§ **Activity**: In your copy, repeat the records exactly and leave out the pictures.
___ Given records
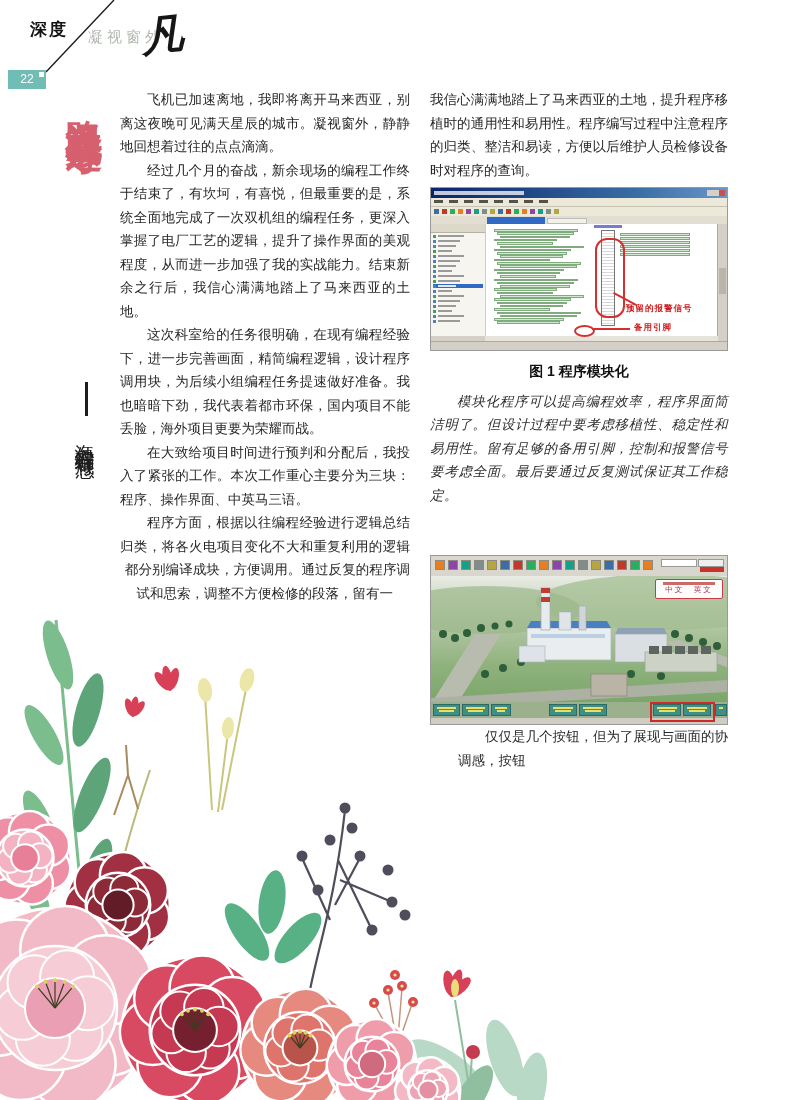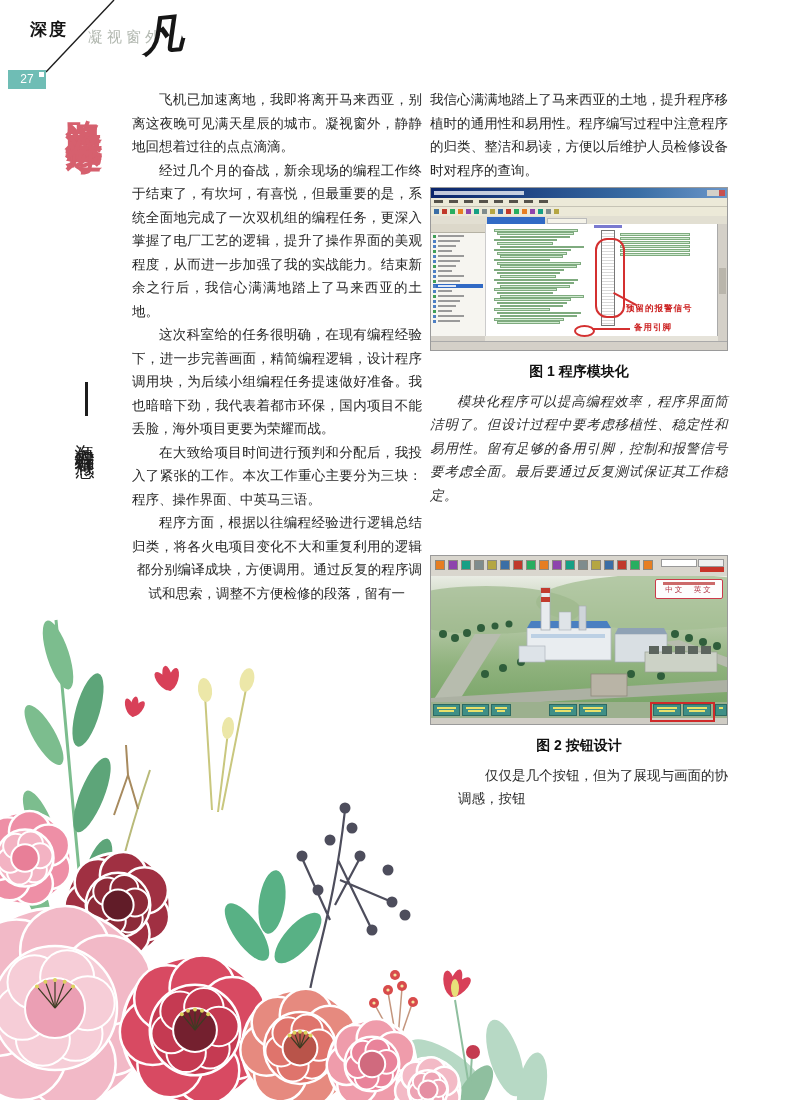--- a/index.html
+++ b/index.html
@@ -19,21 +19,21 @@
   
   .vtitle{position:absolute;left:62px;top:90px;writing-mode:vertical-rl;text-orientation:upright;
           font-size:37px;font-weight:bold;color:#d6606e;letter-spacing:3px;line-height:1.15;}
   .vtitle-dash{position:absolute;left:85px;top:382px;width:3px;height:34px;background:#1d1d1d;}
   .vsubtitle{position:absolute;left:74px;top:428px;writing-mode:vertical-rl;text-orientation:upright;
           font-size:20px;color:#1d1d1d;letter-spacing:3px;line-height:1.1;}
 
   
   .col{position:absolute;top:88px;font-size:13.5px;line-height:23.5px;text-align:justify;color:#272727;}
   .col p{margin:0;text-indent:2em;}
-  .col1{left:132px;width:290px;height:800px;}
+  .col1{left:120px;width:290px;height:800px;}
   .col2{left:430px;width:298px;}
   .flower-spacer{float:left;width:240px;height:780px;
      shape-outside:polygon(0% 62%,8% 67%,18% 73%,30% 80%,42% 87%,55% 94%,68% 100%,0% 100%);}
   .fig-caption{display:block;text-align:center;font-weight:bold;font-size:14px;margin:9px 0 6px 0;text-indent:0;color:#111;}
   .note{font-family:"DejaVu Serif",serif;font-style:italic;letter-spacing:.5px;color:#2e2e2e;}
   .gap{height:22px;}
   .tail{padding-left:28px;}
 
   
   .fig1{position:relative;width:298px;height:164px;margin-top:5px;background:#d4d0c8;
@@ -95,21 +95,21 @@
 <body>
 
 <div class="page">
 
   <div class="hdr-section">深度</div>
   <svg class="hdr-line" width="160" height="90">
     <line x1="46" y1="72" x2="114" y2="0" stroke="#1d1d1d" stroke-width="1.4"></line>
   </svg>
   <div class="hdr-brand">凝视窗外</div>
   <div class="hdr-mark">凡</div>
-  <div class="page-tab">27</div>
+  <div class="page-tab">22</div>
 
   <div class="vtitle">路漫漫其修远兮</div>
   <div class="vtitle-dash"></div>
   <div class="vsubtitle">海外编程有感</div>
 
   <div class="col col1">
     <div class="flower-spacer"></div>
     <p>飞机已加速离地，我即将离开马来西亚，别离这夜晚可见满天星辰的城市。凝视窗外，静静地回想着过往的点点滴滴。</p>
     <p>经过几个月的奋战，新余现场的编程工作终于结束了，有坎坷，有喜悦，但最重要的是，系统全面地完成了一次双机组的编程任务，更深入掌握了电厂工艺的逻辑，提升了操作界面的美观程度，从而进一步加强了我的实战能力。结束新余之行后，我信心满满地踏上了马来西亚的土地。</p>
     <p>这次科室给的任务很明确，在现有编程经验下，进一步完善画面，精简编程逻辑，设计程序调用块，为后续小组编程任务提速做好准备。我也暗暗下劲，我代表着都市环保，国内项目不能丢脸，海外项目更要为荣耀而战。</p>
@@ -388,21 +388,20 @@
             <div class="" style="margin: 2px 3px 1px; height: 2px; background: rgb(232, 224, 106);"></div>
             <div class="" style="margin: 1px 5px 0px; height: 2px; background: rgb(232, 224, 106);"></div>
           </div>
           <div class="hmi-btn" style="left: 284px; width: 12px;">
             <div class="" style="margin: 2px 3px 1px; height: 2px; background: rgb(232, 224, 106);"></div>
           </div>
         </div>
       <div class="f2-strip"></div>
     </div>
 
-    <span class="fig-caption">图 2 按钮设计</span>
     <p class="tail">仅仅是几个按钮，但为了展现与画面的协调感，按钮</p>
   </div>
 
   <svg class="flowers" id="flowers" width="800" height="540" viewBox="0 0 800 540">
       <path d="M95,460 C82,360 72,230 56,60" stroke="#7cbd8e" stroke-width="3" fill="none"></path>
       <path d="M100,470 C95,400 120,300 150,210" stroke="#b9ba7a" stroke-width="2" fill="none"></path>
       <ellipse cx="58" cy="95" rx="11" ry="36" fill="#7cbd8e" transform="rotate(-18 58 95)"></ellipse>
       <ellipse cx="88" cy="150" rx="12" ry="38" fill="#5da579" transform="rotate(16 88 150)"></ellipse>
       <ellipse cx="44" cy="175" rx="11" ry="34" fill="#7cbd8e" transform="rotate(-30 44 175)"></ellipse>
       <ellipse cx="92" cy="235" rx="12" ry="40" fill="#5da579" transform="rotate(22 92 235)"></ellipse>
______
§ **Response area**:
--- a/index.html
+++ b/index.html
@@ -19,21 +19,21 @@
   
   .vtitle{position:absolute;left:62px;top:90px;writing-mode:vertical-rl;text-orientation:upright;
           font-size:37px;font-weight:bold;color:#d6606e;letter-spacing:3px;line-height:1.15;}
   .vtitle-dash{position:absolute;left:85px;top:382px;width:3px;height:34px;background:#1d1d1d;}
   .vsubtitle{position:absolute;left:74px;top:428px;writing-mode:vertical-rl;text-orientation:upright;
           font-size:20px;color:#1d1d1d;letter-spacing:3px;line-height:1.1;}
 
   
   .col{position:absolute;top:88px;font-size:13.5px;line-height:23.5px;text-align:justify;color:#272727;}
   .col p{margin:0;text-indent:2em;}
-  .col1{left:132px;width:290px;height:800px;}
+  .col1{left:120px;width:290px;height:800px;}
   .col2{left:430px;width:298px;}
   .flower-spacer{float:left;width:240px;height:780px;
      shape-outside:polygon(0% 62%,8% 67%,18% 73%,30% 80%,42% 87%,55% 94%,68% 100%,0% 100%);}
   .fig-caption{display:block;text-align:center;font-weight:bold;font-size:14px;margin:9px 0 6px 0;text-indent:0;color:#111;}
   .note{font-family:"DejaVu Serif",serif;font-style:italic;letter-spacing:.5px;color:#2e2e2e;}
   .gap{height:22px;}
   .tail{padding-left:28px;}
 
   
   .fig1{position:relative;width:298px;height:164px;margin-top:5px;background:#d4d0c8;
@@ -95,21 +95,21 @@
 <body>
 
 <div class="page">
 
   <div class="hdr-section">深度</div>
   <svg class="hdr-line" width="160" height="90">
     <line x1="46" y1="72" x2="114" y2="0" stroke="#1d1d1d" stroke-width="1.4"></line>
   </svg>
   <div class="hdr-brand">凝视窗外</div>
   <div class="hdr-mark">凡</div>
-  <div class="page-tab">27</div>
+  <div class="page-tab">22</div>
 
   <div class="vtitle">路漫漫其修远兮</div>
   <div class="vtitle-dash"></div>
   <div class="vsubtitle">海外编程有感</div>
 
   <div class="col col1">
     <div class="flower-spacer"></div>
     <p>飞机已加速离地，我即将离开马来西亚，别离这夜晚可见满天星辰的城市。凝视窗外，静静地回想着过往的点点滴滴。</p>
     <p>经过几个月的奋战，新余现场的编程工作终于结束了，有坎坷，有喜悦，但最重要的是，系统全面地完成了一次双机组的编程任务，更深入掌握了电厂工艺的逻辑，提升了操作界面的美观程度，从而进一步加强了我的实战能力。结束新余之行后，我信心满满地踏上了马来西亚的土地。</p>
     <p>这次科室给的任务很明确，在现有编程经验下，进一步完善画面，精简编程逻辑，设计程序调用块，为后续小组编程任务提速做好准备。我也暗暗下劲，我代表着都市环保，国内项目不能丢脸，海外项目更要为荣耀而战。</p>
@@ -388,21 +388,20 @@
             <div class="" style="margin: 2px 3px 1px; height: 2px; background: rgb(232, 224, 106);"></div>
             <div class="" style="margin: 1px 5px 0px; height: 2px; background: rgb(232, 224, 106);"></div>
           </div>
           <div class="hmi-btn" style="left: 284px; width: 12px;">
             <div class="" style="margin: 2px 3px 1px; height: 2px; background: rgb(232, 224, 106);"></div>
           </div>
         </div>
       <div class="f2-strip"></div>
     </div>
 
-    <span class="fig-caption">图 2 按钮设计</span>
     <p class="tail">仅仅是几个按钮，但为了展现与画面的协调感，按钮</p>
   </div>
 
   <svg class="flowers" id="flowers" width="800" height="540" viewBox="0 0 800 540">
       <path d="M95,460 C82,360 72,230 56,60" stroke="#7cbd8e" stroke-width="3" fill="none"></path>
       <path d="M100,470 C95,400 120,300 150,210" stroke="#b9ba7a" stroke-width="2" fill="none"></path>
       <ellipse cx="58" cy="95" rx="11" ry="36" fill="#7cbd8e" transform="rotate(-18 58 95)"></ellipse>
       <ellipse cx="88" cy="150" rx="12" ry="38" fill="#5da579" transform="rotate(16 88 150)"></ellipse>
       <ellipse cx="44" cy="175" rx="11" ry="34" fill="#7cbd8e" transform="rotate(-30 44 175)"></ellipse>
       <ellipse cx="92" cy="235" rx="12" ry="40" fill="#5da579" transform="rotate(22 92 235)"></ellipse>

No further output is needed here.